Si la cathédrale est le lieu de la cathèdre, le siège de l’évêque, la primatiale est le siège du primat des Gaules !
C’est en 1079 que le pape Grégoire VII accorde ce titre à l’archevêque de Lyon, Lyon ayant été au IIe siècle le premier évêché de Gaule, avec le célèbre saint Pothin.
Primatie vient en effet du latin prima sedes episcoporum, premier siège des évêques !
2 - 1245-1274 : deux grands conciles
1245 : un empereur excommunié
Saint-Jean, commencé en 1165, est achevé en 1245 : juste à temps pour organiser en ses murs le 13e concile œcuménique (juin-juillet 1245), présidé par le pape Innocent IV !
150 évêques y participent, pour trois sessions. Il est question de déposer l’empereur du saint Empire germanique Frédéric II.
Trop souvent, celui-ci s’est opposé à la papauté. Trop souvent, le pape l’a excommunié.
Les évêques allemands et italiens ne participent pas, craignant la colère de l’empereur.
Frédéric, convoqué, ne vient même pas ! Le concile le déclare finalement « dépouillé de tous honneurs et dignités. »
1274 : les ambassadeurs du khan à Lyon !
Le successeur d’Innocent IV, Grégoire X, choisit Lyon pour organiser le 14e concile et ses 5 sessions (mai-juillet 1274), pour tenter de rapprocher les églises catholique et orthodoxe.
Le 7 mai 1274, on voit arriver :
- 500 évêques ;
- des milliers de dignitaires dont l’empereur byzantin Michel Paléologue et le roi Jacques Ier d’Aragon ;
- saint Thomas d’Aquin fait même le déplacement… mais il meurt en route !
Ce que l’on note, surtout, c’est la présence des ambassadeurs envoyés par le khan mongol Abaqa de l’empire Ilkhanide de Perse.
Le petit-fils du grand Gengis Khan !
16 membres sont envoyés, l'un d’entre eux se fait même baptiser.
Abaqa compte bien s’allier avec le pape et les souverains chrétiens contre le sultan d’Égypte, entre autres.
Mais le concile n’aboutit à rien...
3 - 1271 : passage du corps de saint Louis
- Le roi Louis IX meurt de dysenterie à Carthage, en Tunisie, au cours de la 8e croisade, en août 1270.

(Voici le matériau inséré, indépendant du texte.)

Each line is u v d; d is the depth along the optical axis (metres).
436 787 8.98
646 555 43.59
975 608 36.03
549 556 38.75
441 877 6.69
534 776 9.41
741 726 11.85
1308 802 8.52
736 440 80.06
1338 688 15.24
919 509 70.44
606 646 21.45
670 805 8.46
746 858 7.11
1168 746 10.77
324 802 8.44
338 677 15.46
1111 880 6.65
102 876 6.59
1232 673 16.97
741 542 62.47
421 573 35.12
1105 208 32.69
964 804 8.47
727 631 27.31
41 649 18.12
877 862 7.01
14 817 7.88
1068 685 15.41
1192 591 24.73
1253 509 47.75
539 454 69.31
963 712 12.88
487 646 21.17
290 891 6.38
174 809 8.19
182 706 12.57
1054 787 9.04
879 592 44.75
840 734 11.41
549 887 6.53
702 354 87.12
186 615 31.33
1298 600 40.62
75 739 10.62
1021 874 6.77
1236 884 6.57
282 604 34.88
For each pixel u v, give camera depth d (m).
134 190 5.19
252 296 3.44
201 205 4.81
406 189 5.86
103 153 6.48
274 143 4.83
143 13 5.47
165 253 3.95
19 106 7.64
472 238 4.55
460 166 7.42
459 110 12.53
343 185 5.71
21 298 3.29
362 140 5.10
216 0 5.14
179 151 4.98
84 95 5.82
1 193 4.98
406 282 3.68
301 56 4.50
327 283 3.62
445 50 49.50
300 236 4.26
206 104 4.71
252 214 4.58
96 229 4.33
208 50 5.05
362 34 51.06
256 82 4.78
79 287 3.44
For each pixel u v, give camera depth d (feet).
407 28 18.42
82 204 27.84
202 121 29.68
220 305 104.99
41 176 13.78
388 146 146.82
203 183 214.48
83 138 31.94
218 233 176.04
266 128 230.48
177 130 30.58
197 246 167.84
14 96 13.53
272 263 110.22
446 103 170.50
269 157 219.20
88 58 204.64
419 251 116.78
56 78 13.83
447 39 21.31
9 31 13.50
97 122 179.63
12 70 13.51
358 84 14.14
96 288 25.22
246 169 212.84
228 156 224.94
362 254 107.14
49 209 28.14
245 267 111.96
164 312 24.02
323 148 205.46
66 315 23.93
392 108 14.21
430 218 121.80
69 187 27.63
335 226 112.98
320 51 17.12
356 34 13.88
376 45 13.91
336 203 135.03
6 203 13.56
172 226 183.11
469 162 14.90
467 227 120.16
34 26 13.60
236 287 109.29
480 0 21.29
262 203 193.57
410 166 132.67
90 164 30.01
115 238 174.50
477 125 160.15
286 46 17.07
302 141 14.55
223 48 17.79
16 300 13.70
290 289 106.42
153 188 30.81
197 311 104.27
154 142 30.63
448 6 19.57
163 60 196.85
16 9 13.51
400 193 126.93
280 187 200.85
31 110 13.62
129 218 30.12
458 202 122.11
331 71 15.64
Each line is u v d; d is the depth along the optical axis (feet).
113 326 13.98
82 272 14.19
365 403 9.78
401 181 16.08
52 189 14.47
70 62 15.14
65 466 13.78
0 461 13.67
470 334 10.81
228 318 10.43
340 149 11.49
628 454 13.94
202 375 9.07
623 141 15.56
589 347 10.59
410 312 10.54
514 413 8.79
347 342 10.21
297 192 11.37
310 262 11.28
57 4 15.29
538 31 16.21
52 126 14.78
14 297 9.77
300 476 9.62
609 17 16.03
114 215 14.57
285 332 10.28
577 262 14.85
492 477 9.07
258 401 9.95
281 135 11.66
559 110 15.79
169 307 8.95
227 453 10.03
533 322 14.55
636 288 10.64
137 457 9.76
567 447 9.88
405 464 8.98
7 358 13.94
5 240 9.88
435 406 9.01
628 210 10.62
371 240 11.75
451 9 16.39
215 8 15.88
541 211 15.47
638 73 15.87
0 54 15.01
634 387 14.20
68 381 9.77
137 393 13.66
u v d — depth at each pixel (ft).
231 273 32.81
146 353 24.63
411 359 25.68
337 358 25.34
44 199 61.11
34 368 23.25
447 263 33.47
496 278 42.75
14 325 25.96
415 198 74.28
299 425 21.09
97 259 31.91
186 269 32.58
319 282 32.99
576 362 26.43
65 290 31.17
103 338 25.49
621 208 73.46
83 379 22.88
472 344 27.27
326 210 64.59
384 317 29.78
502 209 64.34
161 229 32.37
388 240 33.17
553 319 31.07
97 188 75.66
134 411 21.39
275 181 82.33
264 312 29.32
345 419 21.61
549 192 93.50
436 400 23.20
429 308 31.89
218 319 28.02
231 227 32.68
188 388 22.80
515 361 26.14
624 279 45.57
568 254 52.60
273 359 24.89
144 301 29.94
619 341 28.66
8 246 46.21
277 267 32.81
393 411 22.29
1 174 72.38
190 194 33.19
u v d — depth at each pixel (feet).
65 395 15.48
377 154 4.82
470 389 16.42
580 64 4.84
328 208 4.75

- Ses restes sont rapportés en France, et déposés un moment dans la cathédrale lyonnaise !
- Ensuite, cap sur Saint-Denis, pour l’inhumation.
Donc : le 11 novembre 1270, Philippe le Hardi fait rapatrier les restes de son père vers la France. Le voyage va être long !
Alors, pour que le corps ne pourrisse pas, on le fait bouillir.
On découpe le mort, on le fait bouillir jusqu’à ce que les chairs se détachent, détaille Philippe Charlier dans Quand la science explore l’Histoire (2019), afin de récupérer les os.
Ainsi, le moine Primat détaille :
« Les valets du roi et tous les serviteurs prirent le corps du roi et le coupèrent membre à membre et le firent cuire si longuement en eau et en vin que les os en churent tout blancs et tout nets de la chair qu’on pouvait les ôter sans employer la force. »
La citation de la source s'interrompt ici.